🤖 AI Summary
To address the small-sample generalization bottleneck in physical spatiotemporal forecasting caused by scarcity of extreme-event data, this paper proposes a probabilistic self-training framework integrating vector quantization (VQ) and continuous-space beam search. Methodologically, it pioneers the extension of discrete beam search to continuous physical state spaces; VQ enables deterministic encoding and retrieval from a learned codebook to generate diverse candidate predictions, while physics-informed metrics (e.g., Critical Success Index) guide candidate selection and self-ensembling—forming a closed-loop, annotation-free iterative refinement process. Key contributions include: (1) an extreme-event-oriented, metric-driven self-ensembling strategy; (2) a fully self-supervised training paradigm requiring no additional labels; and (3) active exploration capability for rare phenomena. Evaluated across multiple benchmarks and backbone architectures, the method achieves a 39% average reduction in MSE and significantly improves extreme-event detection accuracy and model robustness.
📝 Abstract
In practice, physical spatiotemporal forecasting can suffer from data scarcity, because collecting large-scale data is non-trivial, especially for extreme events. Hence, we propose method{}, a novel probabilistic framework to realize iterative self-training with new self-ensemble strategies, achieving better physical consistency and generalization on extreme events. Following any base forecasting model, we can encode its deterministic outputs into a latent space and retrieve multiple codebook entries to generate probabilistic outputs. Then BeamVQ extends the beam search from discrete spaces to the continuous state spaces in this field.
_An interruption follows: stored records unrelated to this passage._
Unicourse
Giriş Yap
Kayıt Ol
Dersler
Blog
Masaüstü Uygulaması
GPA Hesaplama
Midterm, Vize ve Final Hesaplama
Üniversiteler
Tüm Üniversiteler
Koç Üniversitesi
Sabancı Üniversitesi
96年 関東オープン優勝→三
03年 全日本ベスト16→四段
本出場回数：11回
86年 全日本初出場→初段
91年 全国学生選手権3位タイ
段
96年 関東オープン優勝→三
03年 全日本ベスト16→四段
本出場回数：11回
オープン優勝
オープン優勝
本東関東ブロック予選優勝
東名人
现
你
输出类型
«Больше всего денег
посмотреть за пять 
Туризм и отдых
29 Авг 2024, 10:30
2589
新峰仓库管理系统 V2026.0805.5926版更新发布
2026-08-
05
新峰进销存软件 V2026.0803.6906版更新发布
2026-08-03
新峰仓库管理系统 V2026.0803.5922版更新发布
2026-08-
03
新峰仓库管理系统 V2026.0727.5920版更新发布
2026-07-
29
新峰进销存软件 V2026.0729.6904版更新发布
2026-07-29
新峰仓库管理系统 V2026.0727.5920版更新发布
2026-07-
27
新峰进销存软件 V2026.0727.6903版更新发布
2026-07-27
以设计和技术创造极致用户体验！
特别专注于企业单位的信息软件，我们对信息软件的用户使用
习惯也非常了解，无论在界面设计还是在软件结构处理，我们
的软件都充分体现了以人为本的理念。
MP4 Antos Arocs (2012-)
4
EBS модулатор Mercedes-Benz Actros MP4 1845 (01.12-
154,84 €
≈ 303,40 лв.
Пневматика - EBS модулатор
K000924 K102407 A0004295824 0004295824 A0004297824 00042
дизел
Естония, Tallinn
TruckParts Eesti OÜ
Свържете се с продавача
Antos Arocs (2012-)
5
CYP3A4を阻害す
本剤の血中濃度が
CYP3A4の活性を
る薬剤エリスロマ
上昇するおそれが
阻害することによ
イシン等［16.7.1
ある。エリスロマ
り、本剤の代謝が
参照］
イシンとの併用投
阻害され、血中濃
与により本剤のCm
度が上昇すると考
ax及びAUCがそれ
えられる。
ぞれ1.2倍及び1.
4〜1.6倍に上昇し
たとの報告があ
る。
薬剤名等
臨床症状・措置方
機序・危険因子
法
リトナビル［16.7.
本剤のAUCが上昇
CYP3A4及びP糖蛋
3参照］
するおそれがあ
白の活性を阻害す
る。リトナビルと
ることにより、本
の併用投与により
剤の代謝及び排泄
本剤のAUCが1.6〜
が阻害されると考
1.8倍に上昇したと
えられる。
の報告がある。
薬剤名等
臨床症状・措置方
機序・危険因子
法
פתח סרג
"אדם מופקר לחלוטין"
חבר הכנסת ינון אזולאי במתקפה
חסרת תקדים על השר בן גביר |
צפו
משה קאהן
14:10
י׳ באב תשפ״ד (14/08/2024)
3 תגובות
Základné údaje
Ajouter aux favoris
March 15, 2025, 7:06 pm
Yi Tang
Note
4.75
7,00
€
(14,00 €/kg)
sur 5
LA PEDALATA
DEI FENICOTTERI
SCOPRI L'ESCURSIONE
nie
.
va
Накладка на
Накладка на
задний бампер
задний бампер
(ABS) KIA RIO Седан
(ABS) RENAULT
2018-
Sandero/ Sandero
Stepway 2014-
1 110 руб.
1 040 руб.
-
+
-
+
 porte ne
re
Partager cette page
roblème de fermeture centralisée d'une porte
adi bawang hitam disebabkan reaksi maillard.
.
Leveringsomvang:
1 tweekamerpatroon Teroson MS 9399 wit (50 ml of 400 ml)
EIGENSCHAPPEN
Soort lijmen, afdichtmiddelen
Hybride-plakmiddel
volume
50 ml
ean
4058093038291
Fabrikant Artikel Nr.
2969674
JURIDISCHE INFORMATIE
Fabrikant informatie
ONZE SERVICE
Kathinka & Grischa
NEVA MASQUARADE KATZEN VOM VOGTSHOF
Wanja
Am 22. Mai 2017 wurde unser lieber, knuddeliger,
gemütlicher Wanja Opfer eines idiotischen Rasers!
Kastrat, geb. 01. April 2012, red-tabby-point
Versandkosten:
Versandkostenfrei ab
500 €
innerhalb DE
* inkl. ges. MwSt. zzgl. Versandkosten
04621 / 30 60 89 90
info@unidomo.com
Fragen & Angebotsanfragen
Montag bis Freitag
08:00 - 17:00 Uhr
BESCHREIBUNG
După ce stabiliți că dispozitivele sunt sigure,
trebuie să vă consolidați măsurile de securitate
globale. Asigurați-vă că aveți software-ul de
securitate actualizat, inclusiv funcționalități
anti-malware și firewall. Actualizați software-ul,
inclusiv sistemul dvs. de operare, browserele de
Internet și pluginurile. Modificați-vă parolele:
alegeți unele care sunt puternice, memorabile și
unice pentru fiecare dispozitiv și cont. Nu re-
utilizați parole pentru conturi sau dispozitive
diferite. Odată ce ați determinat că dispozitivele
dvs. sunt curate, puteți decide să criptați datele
We can further employ domain-specific metrics (e.g., Critical Success Index for extreme events) to filter out the top-k candidates and develop the new self-ensemble strategy by combining the high-quality candidates. The self-ensemble can not only improve the inference quality and robustness but also iteratively augment the training datasets during continuous self-training. Consequently, BeamVQ realizes the exploration of rare but critical phenomena beyond the original dataset. Comprehensive experiments on different benchmarks and backbones show that BeamVQ consistently reduces forecasting MSE (up to 39%), enhancing extreme events detection and proving its effectiveness in handling data scarcity.